_WHAT YOU NEED TO DO_: Reproduce every line verbatim from the start of the entries down to and including the line that contains "Fragen zum Artikel?".
____
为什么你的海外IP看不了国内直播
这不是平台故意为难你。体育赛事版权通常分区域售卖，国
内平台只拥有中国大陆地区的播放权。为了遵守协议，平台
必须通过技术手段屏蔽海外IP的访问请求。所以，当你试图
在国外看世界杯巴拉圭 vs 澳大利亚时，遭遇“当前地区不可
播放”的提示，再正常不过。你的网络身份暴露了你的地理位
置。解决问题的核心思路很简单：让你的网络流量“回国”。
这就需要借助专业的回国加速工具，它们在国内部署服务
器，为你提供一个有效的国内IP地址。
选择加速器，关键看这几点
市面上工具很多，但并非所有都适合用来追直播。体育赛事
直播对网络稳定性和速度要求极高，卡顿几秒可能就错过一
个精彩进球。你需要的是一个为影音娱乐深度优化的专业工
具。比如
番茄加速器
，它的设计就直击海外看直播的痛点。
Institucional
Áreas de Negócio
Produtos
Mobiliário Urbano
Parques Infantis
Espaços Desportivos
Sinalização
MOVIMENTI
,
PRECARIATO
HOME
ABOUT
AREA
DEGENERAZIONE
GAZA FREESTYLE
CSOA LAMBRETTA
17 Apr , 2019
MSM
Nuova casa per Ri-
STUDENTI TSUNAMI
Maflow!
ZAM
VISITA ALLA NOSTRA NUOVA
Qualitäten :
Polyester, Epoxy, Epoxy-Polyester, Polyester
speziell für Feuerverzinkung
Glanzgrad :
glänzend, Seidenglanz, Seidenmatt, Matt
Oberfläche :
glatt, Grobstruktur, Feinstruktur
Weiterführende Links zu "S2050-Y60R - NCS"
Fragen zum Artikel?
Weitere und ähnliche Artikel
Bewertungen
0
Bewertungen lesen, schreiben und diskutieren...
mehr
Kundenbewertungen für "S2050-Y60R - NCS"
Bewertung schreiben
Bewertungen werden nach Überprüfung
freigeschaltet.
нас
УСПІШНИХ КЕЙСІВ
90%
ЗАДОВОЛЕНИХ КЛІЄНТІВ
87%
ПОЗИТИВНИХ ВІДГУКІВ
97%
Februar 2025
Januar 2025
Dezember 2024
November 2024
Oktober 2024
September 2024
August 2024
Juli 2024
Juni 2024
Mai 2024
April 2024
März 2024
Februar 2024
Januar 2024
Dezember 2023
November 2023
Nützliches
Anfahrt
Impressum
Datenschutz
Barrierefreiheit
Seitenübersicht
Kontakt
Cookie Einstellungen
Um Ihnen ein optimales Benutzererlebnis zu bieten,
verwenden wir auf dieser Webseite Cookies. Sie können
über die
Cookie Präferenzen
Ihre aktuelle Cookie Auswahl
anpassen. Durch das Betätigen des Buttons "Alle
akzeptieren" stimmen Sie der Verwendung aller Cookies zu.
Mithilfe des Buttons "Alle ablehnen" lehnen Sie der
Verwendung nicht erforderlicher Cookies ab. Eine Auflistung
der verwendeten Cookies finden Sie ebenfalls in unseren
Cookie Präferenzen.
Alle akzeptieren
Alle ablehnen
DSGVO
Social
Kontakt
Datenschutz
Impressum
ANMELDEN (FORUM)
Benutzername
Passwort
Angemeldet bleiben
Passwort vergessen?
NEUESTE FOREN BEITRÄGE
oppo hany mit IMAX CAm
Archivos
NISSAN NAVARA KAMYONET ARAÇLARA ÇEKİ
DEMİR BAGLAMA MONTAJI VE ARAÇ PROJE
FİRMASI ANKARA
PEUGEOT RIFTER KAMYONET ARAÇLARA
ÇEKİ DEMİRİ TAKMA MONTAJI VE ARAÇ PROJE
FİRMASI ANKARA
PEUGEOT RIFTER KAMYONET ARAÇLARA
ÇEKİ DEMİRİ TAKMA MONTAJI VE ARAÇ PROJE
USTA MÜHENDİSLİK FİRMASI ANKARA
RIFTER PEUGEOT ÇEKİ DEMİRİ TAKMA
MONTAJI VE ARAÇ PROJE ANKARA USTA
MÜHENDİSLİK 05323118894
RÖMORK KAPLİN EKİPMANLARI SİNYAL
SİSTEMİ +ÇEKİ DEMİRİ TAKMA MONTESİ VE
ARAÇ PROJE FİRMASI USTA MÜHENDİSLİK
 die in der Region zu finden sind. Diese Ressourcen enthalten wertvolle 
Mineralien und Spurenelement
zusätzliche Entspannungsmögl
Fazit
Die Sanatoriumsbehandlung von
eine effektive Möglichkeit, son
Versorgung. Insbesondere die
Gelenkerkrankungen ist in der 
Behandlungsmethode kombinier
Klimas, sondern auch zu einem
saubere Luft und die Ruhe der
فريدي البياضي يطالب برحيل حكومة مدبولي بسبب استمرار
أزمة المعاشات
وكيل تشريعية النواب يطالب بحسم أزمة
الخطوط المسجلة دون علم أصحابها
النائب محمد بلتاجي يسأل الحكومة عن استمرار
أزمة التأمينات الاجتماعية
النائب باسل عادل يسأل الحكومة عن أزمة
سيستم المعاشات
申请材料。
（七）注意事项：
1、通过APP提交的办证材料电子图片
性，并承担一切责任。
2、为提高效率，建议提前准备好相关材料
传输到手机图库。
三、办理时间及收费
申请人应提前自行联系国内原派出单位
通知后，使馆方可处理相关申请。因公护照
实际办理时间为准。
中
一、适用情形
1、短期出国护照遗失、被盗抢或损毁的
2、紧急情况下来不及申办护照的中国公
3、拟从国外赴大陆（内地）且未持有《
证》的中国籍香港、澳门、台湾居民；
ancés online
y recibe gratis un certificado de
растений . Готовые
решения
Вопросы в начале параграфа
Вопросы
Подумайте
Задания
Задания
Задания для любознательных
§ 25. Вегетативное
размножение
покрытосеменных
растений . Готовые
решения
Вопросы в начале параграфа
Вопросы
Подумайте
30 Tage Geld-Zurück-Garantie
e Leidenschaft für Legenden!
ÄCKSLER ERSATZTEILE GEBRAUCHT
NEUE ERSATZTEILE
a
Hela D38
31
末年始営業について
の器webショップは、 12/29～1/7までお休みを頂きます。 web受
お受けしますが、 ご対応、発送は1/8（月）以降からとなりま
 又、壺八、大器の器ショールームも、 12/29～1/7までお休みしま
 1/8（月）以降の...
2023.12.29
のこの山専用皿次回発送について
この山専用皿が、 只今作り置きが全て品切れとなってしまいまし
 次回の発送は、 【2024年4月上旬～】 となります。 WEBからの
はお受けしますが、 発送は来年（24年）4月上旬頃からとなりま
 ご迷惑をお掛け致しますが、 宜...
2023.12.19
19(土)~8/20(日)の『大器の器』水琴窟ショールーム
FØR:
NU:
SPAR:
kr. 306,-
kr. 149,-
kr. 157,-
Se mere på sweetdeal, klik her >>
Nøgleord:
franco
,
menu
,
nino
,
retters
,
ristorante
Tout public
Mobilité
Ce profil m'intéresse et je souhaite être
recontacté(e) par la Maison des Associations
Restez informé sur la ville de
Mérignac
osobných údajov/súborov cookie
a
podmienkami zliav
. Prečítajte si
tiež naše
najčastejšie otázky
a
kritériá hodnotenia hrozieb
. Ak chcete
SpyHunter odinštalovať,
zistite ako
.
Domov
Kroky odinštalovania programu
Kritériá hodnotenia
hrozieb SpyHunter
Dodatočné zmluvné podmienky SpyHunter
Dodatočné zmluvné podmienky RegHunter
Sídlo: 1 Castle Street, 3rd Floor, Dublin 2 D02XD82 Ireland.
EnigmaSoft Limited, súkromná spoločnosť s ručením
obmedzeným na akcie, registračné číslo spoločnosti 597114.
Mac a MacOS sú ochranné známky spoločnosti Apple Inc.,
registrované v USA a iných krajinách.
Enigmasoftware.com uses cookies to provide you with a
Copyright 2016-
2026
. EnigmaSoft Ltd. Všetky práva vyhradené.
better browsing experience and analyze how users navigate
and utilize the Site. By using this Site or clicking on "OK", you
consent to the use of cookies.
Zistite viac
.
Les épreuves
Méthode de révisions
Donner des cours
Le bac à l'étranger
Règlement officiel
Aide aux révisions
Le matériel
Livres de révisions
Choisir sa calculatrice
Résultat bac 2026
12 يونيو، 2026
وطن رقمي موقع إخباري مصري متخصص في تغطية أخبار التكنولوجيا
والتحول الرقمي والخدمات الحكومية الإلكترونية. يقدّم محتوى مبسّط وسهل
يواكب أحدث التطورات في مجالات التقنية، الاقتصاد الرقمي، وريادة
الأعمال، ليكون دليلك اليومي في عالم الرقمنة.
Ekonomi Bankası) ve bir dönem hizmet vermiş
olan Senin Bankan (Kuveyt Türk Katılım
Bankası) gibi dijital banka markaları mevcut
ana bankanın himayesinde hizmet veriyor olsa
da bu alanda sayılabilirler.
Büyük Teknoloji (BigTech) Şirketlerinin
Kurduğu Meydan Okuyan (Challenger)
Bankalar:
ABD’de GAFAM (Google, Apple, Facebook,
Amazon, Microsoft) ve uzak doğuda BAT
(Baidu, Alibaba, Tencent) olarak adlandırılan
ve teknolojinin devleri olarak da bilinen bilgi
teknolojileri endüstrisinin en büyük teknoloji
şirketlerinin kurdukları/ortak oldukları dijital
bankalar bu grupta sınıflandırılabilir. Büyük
____
_RESULT OF THIS TASK_:
为什么你的海外IP看不了国内直播
这不是平台故意为难你。体育赛事版权通常分区域售卖，国
内平台只拥有中国大陆地区的播放权。为了遵守协议，平台
必须通过技术手段屏蔽海外IP的访问请求。所以，当你试图
在国外看世界杯巴拉圭 vs 澳大利亚时，遭遇“当前地区不可
播放”的提示，再正常不过。你的网络身份暴露了你的地理位
置。解决问题的核心思路很简单：让你的网络流量“回国”。
这就需要借助专业的回国加速工具，它们在国内部署服务
器，为你提供一个有效的国内IP地址。
选择加速器，关键看这几点
市面上工具很多，但并非所有都适合用来追直播。体育赛事
直播对网络稳定性和速度要求极高，卡顿几秒可能就错过一
个精彩进球。你需要的是一个为影音娱乐深度优化的专业工
具。比如
番茄加速器
，它的设计就直击海外看直播的痛点。
Institucional
Áreas de Negócio
Produtos
Mobiliário Urbano
Parques Infantis
Espaços Desportivos
Sinalização
MOVIMENTI
,
PRECARIATO
HOME
ABOUT
AREA
DEGENERAZIONE
GAZA FREESTYLE
CSOA LAMBRETTA
17 Apr , 2019
MSM
Nuova casa per Ri-
STUDENTI TSUNAMI
Maflow!
ZAM
VISITA ALLA NOSTRA NUOVA
Qualitäten :
Polyester, Epoxy, Epoxy-Polyester, Polyester
speziell für Feuerverzinkung
Glanzgrad :
glänzend, Seidenglanz, Seidenmatt, Matt
Oberfläche :
glatt, Grobstruktur, Feinstruktur
Weiterführende Links zu "S2050-Y60R - NCS"
Fragen zum Artikel?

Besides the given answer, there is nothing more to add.